The 2014 NFL season has been filled with impressive performances, but perhaps no player performed more consistently and more brilliantly than Green Bay Packers quarterback Aaron Rodgers.

Rodgers' regular-season numbers were simply incredible.

He ranked seventh on the season in yards passing with 4,381. His 38 touchdown passes were third most in the NFL. He tossed just five interceptions for the entire year and finished with a remarkable passer rating of 112.2. He was also voted NFL's Most Valuable Player by the Pro Football Writers of America.

Aron Yohannes @AronYohannes

Aaron Rodgers is the first quarterback in NFL history to have a 100+ rating in six straight seasons. #Packers

Unfortunately, impressive numbers and accolades don't bring home a championship. 

Rodgers' late-season calf injury became a significant one and limited him in the regular-season finale and in the playoffs. However, the former Cal standout still managed to do enough to beat the Detroit Lions in Week 17, earning a first-round bye in the process.

A visibly hampered Rodgers also did enough to best the Dallas Cowboys in the divisional round of the playoffs. The extra week of rest clearly helped with mobility, but Rodgers (24-of-35 for 316 yards and three touchdowns) had to beat the Cowboys from the pocket.

"It was painful the entire game," Rodgers said of the injury, per Rob Demovsky of ESPN.com. "It was just something that I knew I was going to have to deal with during the week and in the warm-ups. Nothing really loosened up, it was just dealing with the pain, pain management, and being smart about it." 

That pain—along with the inability to buy time behind the line and burst into open running lanes—ended up costing Rodgers and the Packers a week later. 

Rodgers (19-of-34, 178 yards with a touchdown and two interceptions) had his moments against the Seattle Seahawks in Sunday's NFC Championship Game. However, he never seemed completely comfortable in the pocket and didn't have the legs to make the defense pay when he got outside of it. He finished the game with just one scramble for 12 yards.
-=-=-=-=-
● **Work request 1**
Copy the passage of the Aaron Rodgers text starting at "He ranked seventh" and ending at "in the process.".
● **Work request 2**
Continue the text on Aaron Rodgers' 2014 season from its last sentence.

● **Entries from a collection**
-=-=-=-=-
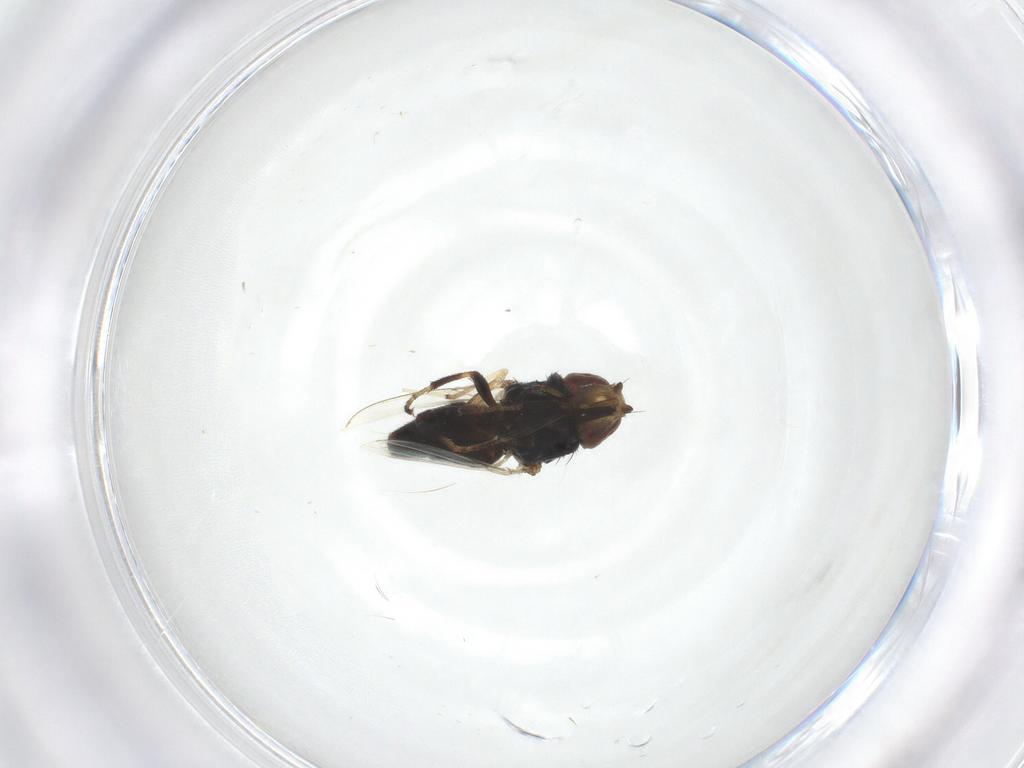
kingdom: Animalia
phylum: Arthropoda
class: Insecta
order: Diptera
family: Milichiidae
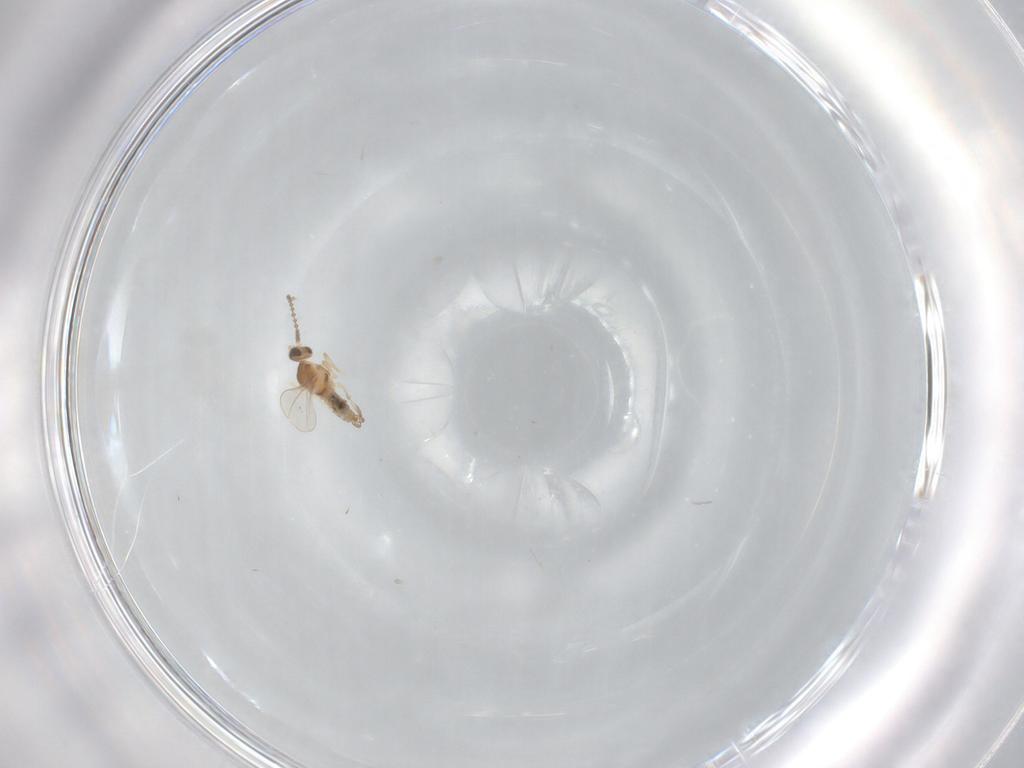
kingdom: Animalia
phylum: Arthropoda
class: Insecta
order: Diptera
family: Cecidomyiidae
-=-=-=-=-
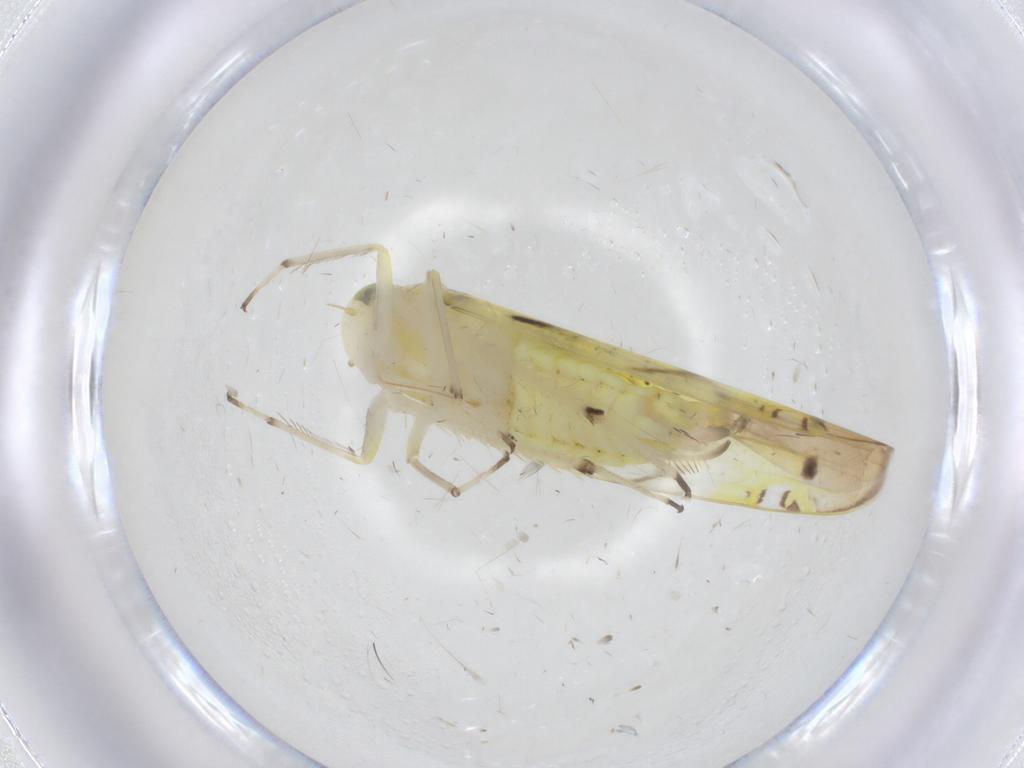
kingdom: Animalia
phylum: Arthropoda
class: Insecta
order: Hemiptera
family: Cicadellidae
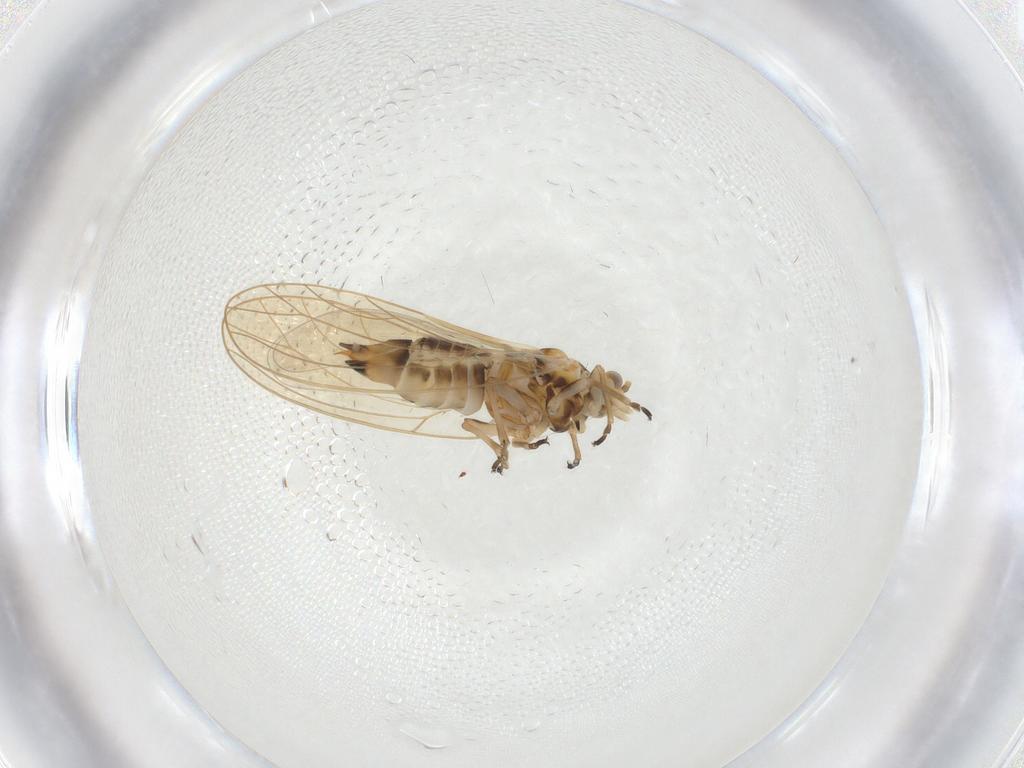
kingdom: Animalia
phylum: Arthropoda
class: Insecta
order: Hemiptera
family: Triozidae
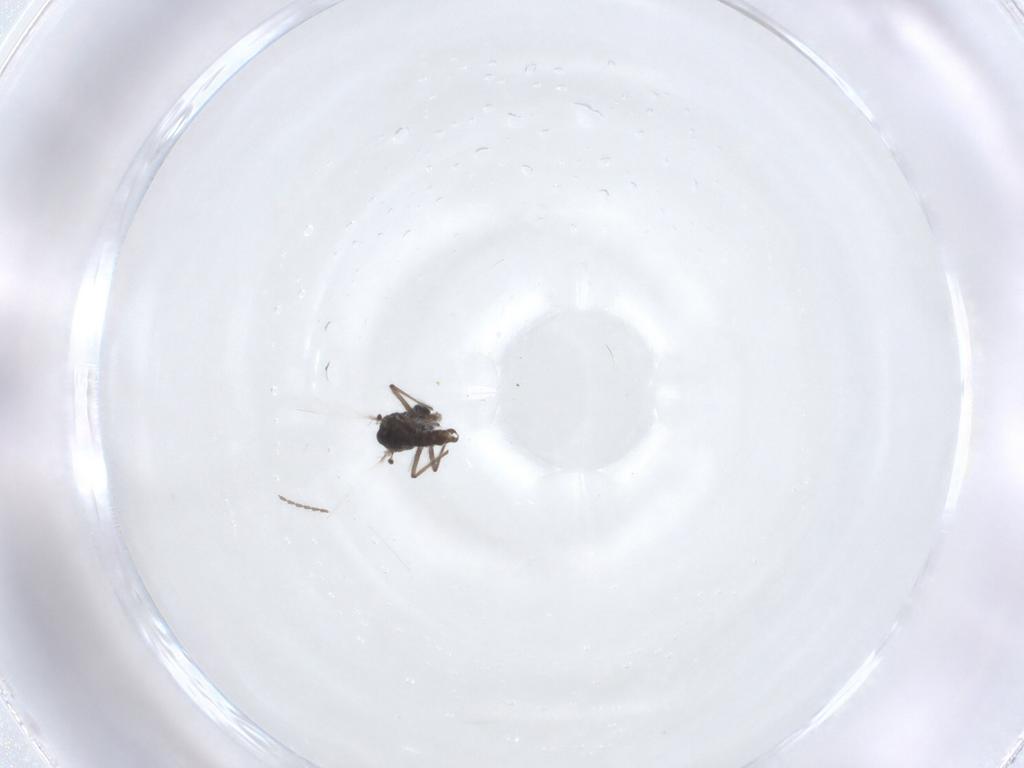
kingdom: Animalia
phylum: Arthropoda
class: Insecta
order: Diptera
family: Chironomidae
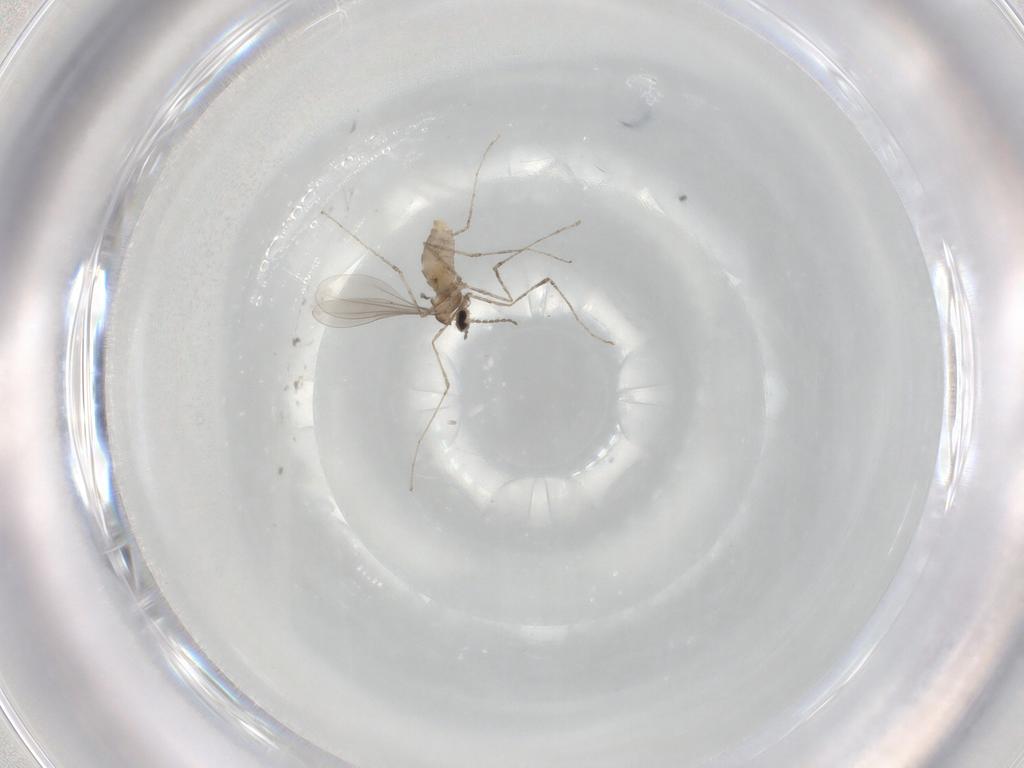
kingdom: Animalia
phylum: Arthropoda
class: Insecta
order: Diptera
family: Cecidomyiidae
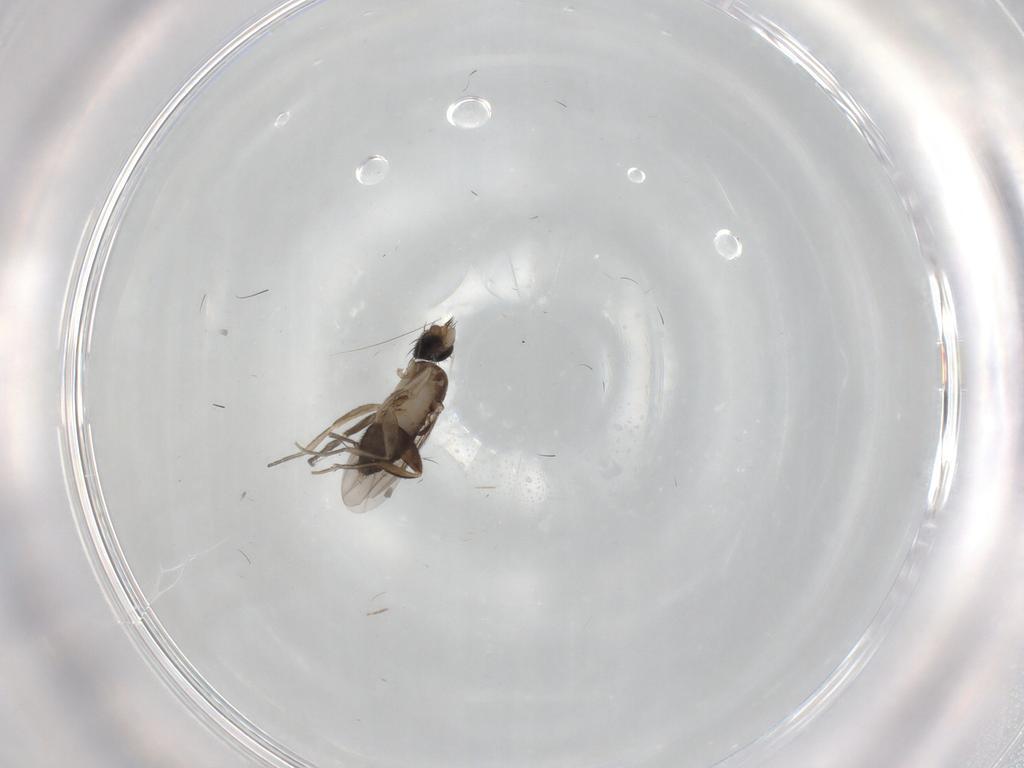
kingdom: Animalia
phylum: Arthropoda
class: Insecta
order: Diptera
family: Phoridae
-=-=-=-=-
● **Exercise result 1**
He ranked seventh on the season in yards passing with 4,381. His 38 touchdown passes were third most in the NFL. He tossed just five interceptions for the entire year and finished with a remarkable passer rating of 112.2. He was also voted NFL's Most Valuable Player by the Pro Football Writers of America.

Aron Yohannes @AronYohannes

Aaron Rodgers is the first quarterback in NFL history to have a 100+ rating in six straight seasons. #Packers

Unfortunately, impressive numbers and accolades don't bring home a championship. 

Rodgers' late-season calf injury became a significant one and limited him in the regular-season finale and in the playoffs. However, the former Cal standout still managed to do enough to beat the Detroit Lions in Week 17, earning a first-round bye in the process.

● **Exercise result 2**
Accuracy also appeared to be an issue for Rodgers, who missed a couple of open receivers and tossed a pair of turnovers. Any quarterback will tell you that footwork plays a major role in accuracy. 

The Packers were, of course, going up against one of the best NFL defenses in recent memory (just 15.9 points and 267.1 yards per game allowed). Yet, this is a game that Green Bay should have won.

The defense created five turnovers and allowed the Packers to take a 16-0 lead into halftime. The team also held a 12-point fourth-quarter lead. The problem was that when it was time to go for the dagger-strike, the Packers offense simply couldn't deliver.

It still took a fake field goal, a successful onside kick, a two-point conversion and overtime for the Seahawks to emerge victorious. When it was time to make a play, however, it was Seattle quarterback Russell Wilson who delivered.

The Packers are likely to look back on this game and lament the missed opportunities. A taunting penalty after an interception cost the Packers an easy 1st-and-goal opportunity in the first quarter. The inability to punch it in from the 1-yard line a few plays later cost the team four points.

Conservative play-calling by head coach Mike McCarthy and offensive coordinator Tom Clements in the second half led to just six points. The defense collapsed, Brandon Bostick whiffed on an onside kick and the Packers never touched the ball in overtime.

Jason Wilde @jasonjwilde

Rodgers: "When you go back and think about it, at times we weren’t playing as aggressive as we usually are."

The loss definitely isn't Rodgers' fault, though it's hard to think the outcome still might have been different were he 100 percent healthy.

Michael David Smith @MichaelDavSmith

Aaron Rodgers had a passer rating of 55.8, just the second time in four years that Rodgers finished a game with a passer rating under 60.

It is also hard to think that a Super Bowl berth wouldn't have cemented this as one of the best overall seasons by a quarterback ever.

As it is, Rodgers remains in the one-ring club with statistical stars Peyton Manning and Drew Brees, while the much younger Wilson gets an opportunity to chase his second Lombardi Trophy in his third NFL season.